§ PROMPT:
Pull every line containing "support" from the entries.

§ Stored data entries:
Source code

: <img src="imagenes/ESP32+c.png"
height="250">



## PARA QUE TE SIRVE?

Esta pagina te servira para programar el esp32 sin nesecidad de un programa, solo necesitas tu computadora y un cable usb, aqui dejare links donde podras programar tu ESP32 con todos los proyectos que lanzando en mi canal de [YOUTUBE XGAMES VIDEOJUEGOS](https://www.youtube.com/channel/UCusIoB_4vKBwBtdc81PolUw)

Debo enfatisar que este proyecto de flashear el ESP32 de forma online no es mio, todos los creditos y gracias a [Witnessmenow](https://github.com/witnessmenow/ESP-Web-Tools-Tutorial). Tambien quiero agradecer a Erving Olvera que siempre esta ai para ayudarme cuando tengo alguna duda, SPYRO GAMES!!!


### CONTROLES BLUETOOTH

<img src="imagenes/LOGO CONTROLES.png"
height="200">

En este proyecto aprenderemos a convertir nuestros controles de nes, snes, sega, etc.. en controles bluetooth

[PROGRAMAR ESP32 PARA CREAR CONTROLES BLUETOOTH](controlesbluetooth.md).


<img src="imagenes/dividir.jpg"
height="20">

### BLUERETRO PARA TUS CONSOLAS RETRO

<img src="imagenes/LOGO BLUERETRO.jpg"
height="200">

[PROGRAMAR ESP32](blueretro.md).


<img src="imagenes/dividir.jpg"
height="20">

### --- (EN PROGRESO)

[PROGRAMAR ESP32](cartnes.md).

...

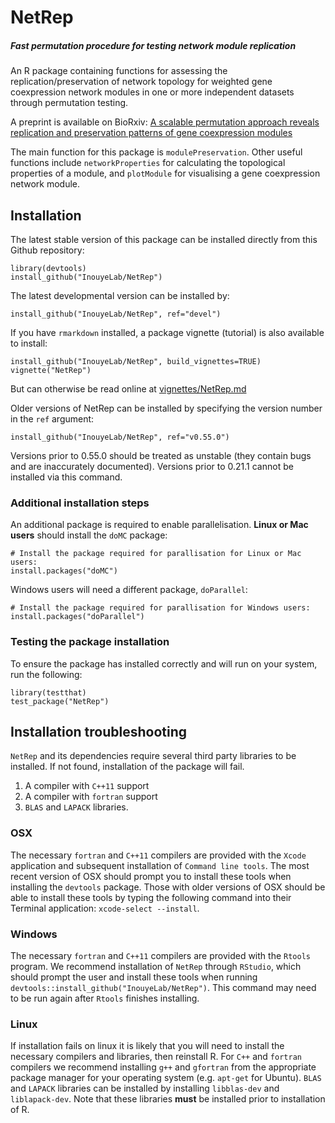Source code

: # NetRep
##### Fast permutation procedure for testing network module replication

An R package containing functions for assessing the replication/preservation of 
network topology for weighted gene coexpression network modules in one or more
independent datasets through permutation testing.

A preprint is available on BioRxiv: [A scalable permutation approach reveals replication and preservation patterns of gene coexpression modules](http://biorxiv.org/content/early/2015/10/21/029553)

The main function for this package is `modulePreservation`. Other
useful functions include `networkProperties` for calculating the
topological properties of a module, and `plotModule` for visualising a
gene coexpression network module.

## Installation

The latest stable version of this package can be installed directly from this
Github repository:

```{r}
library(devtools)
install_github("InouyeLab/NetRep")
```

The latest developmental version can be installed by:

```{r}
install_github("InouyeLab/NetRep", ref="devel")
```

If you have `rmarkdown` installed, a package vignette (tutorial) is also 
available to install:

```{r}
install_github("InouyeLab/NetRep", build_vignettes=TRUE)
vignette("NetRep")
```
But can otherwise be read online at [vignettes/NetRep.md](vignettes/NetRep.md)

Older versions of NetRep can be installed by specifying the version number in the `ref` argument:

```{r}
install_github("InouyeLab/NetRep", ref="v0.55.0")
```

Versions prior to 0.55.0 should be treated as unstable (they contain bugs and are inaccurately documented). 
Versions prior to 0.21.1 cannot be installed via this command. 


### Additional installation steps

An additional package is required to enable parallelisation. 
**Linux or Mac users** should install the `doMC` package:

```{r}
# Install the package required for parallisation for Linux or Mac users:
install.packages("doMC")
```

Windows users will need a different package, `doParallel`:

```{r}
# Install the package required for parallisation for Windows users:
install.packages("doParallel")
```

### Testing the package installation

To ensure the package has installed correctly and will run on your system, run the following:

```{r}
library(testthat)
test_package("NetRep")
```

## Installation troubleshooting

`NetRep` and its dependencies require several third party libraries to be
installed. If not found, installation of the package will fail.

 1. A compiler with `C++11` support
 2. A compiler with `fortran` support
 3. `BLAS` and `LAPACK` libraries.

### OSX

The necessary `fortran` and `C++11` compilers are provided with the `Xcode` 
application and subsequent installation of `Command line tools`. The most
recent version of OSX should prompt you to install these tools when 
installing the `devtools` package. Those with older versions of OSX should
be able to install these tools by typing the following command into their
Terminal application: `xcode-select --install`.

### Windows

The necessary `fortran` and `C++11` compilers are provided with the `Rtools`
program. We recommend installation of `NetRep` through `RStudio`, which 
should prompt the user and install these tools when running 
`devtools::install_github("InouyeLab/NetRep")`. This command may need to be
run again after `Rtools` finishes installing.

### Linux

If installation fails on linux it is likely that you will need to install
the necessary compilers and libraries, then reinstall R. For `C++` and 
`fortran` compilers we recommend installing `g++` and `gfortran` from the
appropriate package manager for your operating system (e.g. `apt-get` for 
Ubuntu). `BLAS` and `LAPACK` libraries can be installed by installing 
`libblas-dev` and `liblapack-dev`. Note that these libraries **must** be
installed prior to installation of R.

* * *

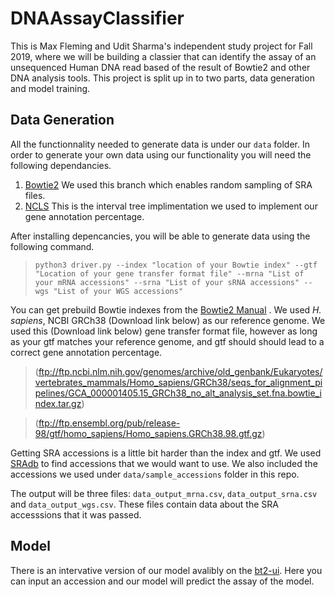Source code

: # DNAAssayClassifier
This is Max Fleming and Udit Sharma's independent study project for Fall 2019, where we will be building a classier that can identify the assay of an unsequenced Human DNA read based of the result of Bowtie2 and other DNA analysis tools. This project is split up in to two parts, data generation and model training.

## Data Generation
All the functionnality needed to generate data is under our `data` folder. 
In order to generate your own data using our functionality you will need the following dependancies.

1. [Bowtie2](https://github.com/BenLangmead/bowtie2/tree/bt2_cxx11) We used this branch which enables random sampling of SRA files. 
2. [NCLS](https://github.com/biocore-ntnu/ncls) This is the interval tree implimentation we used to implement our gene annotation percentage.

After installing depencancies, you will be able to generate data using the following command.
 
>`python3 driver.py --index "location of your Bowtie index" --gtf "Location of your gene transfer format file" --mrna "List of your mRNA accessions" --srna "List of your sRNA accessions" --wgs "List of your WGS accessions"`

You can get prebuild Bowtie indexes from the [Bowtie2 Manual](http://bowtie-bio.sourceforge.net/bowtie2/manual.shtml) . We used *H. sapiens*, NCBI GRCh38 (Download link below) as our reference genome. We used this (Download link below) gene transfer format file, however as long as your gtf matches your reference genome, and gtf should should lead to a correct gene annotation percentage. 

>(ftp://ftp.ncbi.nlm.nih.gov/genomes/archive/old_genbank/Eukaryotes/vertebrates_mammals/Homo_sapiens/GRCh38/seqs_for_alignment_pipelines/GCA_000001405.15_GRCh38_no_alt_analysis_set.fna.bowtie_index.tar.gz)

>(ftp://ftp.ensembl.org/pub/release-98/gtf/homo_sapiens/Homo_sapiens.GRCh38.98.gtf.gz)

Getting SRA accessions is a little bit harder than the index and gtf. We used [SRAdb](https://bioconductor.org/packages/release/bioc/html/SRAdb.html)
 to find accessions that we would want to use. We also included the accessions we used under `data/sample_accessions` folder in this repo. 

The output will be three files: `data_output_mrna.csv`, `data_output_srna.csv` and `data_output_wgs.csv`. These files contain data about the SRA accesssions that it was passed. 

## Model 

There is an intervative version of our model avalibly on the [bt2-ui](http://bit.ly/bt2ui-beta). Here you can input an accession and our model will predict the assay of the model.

§ EXERCISE ANSWER:
 1. A compiler with `C++11` support
 2. A compiler with `fortran` support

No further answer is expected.